Project sections define real jobs and pass in variables as necessary. Projects sections do NOT expand defaults.yaml. So you cannot configure a setting with {var} in here and expect defaults.yaml to fill it in for you. Define required configuration here.


- project
    name: foo
      - 'echo-message'
    message: 'I am foo'

Defaults sections

Defaults sections are the absolute last thing JJB checks if a variable is not configured in a job-template and user did not pass in the variable. JJB will fill in whatever is in the defaults configuration.

Variable expansion order of precedence seems to be:

  1. job-group section definition

  2. project section definition

  3. job-template variable definition

  4. defaults.yaml variable definition


Defaults set variables in job-templates and are NOT used in Macros.

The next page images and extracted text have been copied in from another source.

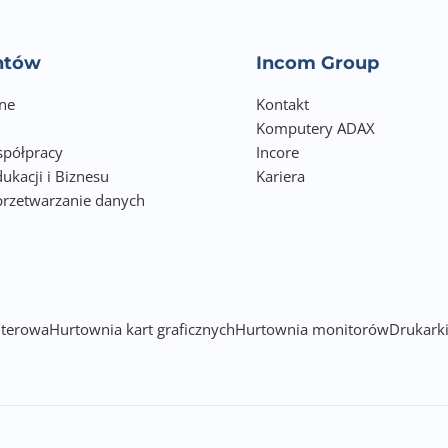
entów
Incom Group
ne
Kontakt
Komputery ADAX
półpracy
Incore
ukacji i Biznesu
Kariera
przetwarzanie danych
h
terowa
Hurtownia kart graficznych
Hurtownia monitorów
Drukarki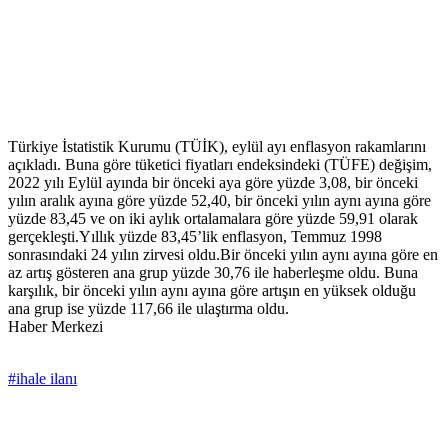
Türkiye İstatistik Kurumu (TÜİK), eylül ayı enflasyon rakamlarını
açıkladı. Buna göre tüketici fiyatları endeksindeki (TÜFE) değişim,
2022 yılı Eylül ayında bir önceki aya göre yüzde 3,08, bir önceki
yılın aralık ayına göre yüzde 52,40, bir önceki yılın aynı ayına göre
yüzde 83,45 ve on iki aylık ortalamalara göre yüzde 59,91 olarak
gerçekleşti.Yıllık yüzde 83,45’lik enflasyon, Temmuz 1998
sonrasındaki 24 yılın zirvesi oldu.Bir önceki yılın aynı ayına göre en
az artış gösteren ana grup yüzde 30,76 ile haberleşme oldu. Buna
karşılık, bir önceki yılın aynı ayına göre artışın en yüksek olduğu
ana grup ise yüzde 117,66 ile ulaştırma oldu.
Haber Merkezi
#ihale ilanı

global-jjb should not provide job-group definitions and leave it up to users of global-jjb to create their own as a job-group as a variable defined in a job group the highest precedence. Global JJB should strive to be purely a job-template and macro library for downstream consumers.

Final thoughts

For any Basic Job Configuration for example “concurrent”, “jdk”, “node” etc… we cannot set defaults with the same name as JJB will not expand them. To use “node” we need to give the variable for that setting a different name such as “build-node” instead, if we want JJB to perform expansion for those settings. This issue affects top level job configuration, it does not appear to affect items below the top level such as calling a builder, wrapper or parameter.